(Required work): Continue the review of Oliver Perkins' exhibition of canvas works, picking up after its description of the fifth support format.

John Hurrell – 9 September, 2020
Perkins' delicately stained works cleverly utilise the discoveries of Lucio Fontana for a sort of internal stacking where one work contains another through engulfing slits. With this inserting aspect, they could be interpreted as a series of witty jokes about appropriation and internal absorption. Artworks ‘eating' other artworks, from the same or other artists.
Auckland
Oliver Perkins
Casting a crisis; painting a cat; looking out a window.
27 August - 26 September 2020
In this show Oliver Perkins presents eleven of the formally innovative canvas works he is known for: playful attacks on rectangular stretcher conventions—domestic in scale and cheeky. Rich in humour, they delight in mutilating the mores of orthodox studio practice.
In this Lett display there are five types of support format:
(1) Two splayed fans of painted canvas, one inverted below the other—like a curtain pulled to one side and gathered at the ‘waist.’ A reflected, rippling scallop.
(2) Five splayed ‘fingers’, converging canvas-covered cardboard tubes, a linear formation spread out at the bottom. The buff colour has a hint of transparency.
(3) A canvas with painted bands and dowelling, suspended from the wall by a loop of coloured string at its top.
(4) Monochrome, sprayed or scumbled canvases with vertical slices into which another painted—more mottled—canvas has been inserted and firmly held. The corners of the inside canvases cause taut pressured traces on the outer enclosing fabric.
(5) Stained or monochrome rectangular canvas stretchers divided into quarters (or sixths) through pieces of wrapped around, coloured, tied cord. The opposing vectors of taut fine rope intersect in the middle. Perkins seems to be nodding to Support / Surfaces artists like Claude Viallat, Louis Cane and Daniel Dezeuze.

(Dataset content):
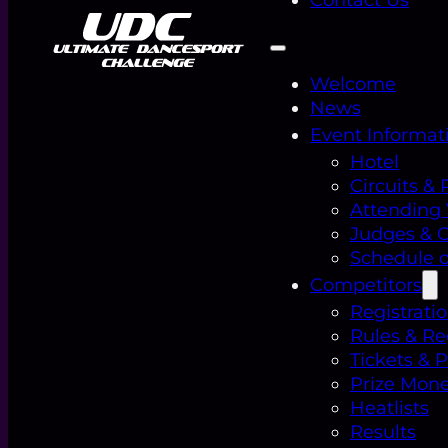
Welcome
News
Event Informat
Hotel
Circuits & 
Attending
Judges & Of
Schedule o
Competitors
Registrati
Rules & Re
Tickets & 
Prize Mon
Heatlists
Results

(Exercise output):
Some of these works seem like vague (small) homages to artists like Richard Smith, Ellsworth Kelly, Leon Polk Smith, and Jack Youngerman (who are famous for their explorations of shape and repetition). However instead of being flush with the wall, or using saturated monochromes, Perkins’ (usually) delicately stained works appear to cleverly utilise the discoveries of Lucio Fontana for a sort of internal stacking where one work contains another through engulfing slits. With this inserting, they could be interpreted as a series of witty jokes about appropriation and internal absorption. Artworks ‘eating’ other artworks, from the same or other artists.
In my view, one of the stars of Natasha Conland’s Necessary Distraction (2015), Perkins in that AAG exhibition showed his ease in making large works, so this Lett show really indicates only a sample of his talent. In this exhibition he characteristically uses three types of contrasting painted surface: unmodulated monochrome; stained unicolour; busy, ‘random,’ disconnected, multi-hued, dry-brushed marks on a white field. Occasionally large dominating white polka-dot circles are included.
The sliced canvases are probably the most conceptually interesting with their suggestion of art historical ingestion. However the ‘curtain’ work (Dora) and the tubular piece (Actant), thrill through the surprise they generate, being formally intriguing. They exploit the white gallery walls superbly.